An anti-Obamacare push may energize segments of the GOP base in the district, and turning out the vote is crucial for Dold. Schneider won with only 50.63 percent of the vote — or 3,326 votes — and he will not have Obama at the top of the ticket in 2014.
Through the years, the GOP-controlled House leadership routinely called anti-Obamacare measures up for votes.
But the last thing Dold wants is to give Schneider an opening to portray him as a go-along Republican vote, which this ad does, by inference. No wonder the Dold team was annoyed with this ad.
The Schneider campaign has been hitting Dold for his more than two dozen votes to repeal or defund Obamacare when he was in the House. Dold’s position at present, however, is to “fix,” not repeal, the Affordable Care Act.
Any repeal vote at this point is just symbolic. Obama will veto any repeal measure, even if the Republicans take the Senate in November.

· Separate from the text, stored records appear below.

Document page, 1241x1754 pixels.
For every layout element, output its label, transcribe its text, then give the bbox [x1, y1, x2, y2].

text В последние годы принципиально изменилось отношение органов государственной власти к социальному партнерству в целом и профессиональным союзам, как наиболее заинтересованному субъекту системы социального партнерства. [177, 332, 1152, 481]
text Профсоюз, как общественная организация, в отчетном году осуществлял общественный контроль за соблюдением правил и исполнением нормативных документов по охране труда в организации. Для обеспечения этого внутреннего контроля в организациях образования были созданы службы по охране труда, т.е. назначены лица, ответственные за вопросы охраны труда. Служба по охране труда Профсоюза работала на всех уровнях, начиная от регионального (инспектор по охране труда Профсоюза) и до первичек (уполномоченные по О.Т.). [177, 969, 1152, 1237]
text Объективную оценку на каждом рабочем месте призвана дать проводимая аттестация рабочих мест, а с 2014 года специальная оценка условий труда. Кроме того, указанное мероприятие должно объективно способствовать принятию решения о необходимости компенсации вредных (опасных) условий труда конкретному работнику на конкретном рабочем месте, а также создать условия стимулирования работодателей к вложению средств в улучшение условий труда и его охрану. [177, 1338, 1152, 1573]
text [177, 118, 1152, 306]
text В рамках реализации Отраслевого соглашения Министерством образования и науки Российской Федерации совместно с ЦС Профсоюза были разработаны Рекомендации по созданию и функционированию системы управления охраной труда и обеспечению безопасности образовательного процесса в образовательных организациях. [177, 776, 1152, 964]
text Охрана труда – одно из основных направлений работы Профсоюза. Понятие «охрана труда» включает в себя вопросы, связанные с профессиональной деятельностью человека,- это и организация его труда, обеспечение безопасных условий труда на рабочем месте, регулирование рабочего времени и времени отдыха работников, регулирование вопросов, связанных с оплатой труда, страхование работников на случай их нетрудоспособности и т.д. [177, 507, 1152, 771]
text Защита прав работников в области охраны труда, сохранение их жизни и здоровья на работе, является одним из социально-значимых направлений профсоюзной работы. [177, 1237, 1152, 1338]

Next, the announcer says, “It comes with a hefty price tag. A price tag Congressman Brad Schneider voted to keep. Just here in Chicago and Cook County we’re faced with a $67 million shortfall.”

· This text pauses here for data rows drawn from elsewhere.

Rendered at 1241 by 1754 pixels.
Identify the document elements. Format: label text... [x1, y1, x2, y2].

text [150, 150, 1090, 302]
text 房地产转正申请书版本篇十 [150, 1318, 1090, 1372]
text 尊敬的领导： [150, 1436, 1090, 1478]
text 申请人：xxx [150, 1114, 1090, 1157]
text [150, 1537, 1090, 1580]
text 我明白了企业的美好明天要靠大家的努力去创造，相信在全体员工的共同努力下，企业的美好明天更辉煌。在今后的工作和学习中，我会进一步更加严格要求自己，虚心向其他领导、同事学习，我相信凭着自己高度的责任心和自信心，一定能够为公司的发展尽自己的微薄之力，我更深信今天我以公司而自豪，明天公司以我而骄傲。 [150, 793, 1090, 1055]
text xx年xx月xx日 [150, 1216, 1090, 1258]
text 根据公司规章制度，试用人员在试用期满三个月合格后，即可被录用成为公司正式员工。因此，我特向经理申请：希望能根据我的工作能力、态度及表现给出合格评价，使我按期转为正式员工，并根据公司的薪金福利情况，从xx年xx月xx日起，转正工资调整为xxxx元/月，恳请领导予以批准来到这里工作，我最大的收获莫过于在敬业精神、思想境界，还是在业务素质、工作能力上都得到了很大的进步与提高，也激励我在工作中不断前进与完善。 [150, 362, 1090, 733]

Yikes! Crossroads needs a map.
There is no part of Chicago in Illinois 10. And in 2012, Cook County voters accounted for just 22.5 percent of the ballots cast in the congressional race. Why even go there? Cook County financial woes are so not an Illinois 10 issue.
In any case, the $67 million is a reference to a shortfall projected last June for the entire Cook County health care system, which takes in more than CountyCare, the local Obamacare program. Since then, according to Karen Vaughan, the press secretary for Cook County Board President Toni Preckwinkle, the county is “now projecting a balanced year-end budget.”
The spot concludes: “Schneider’s vote to keep Obamacare will cost taxpayers $2 trillion dollars . . . drive up health insurance premiums and deductibles and cause local businesses to cut back workers' hours from full time to part time. Tell Brad Schneider Obamacare’s price tag — it’s just too much. Repeal it.”
A March 2014 estimate from the nonpartisan Congressional Budget Office pegged the net cost of the Affordable Health Care Act at $1.5 trillion but that’s over years — between 2015 and 2024. Half a trillion isn’t pocket change.
Dold campaign manager James Slepian told me, “Given that this race is viewed as one of the most competitive in the nation, no one is surprised to see outside advocacy groups from across the political spectrum airing ads on the issues they care about most — something campaigns don’t control — but Bob Dold remains laser-focused in his resolve to get to Congress to pursue bipartisan solutions that boost the economy, bring badly needed jobs back to Illinois and make health care work for everyone.”
Schneider campaign manager Jamie Patton told me, “Dold was a reliable vote for Republicans on issue after issue especially voting 28 times to repeal, defund or dismantle Obamacare and no matter how much money right-wing groups try to pour into TV ads, people don’t want to put the insurance companies back in charge.”
There is a worthy debate over Obamacare-related higher costs and the impact of the health care law on business hiring. Mending Obamacare, however, is much different from a highly partisan GOP message to repeal.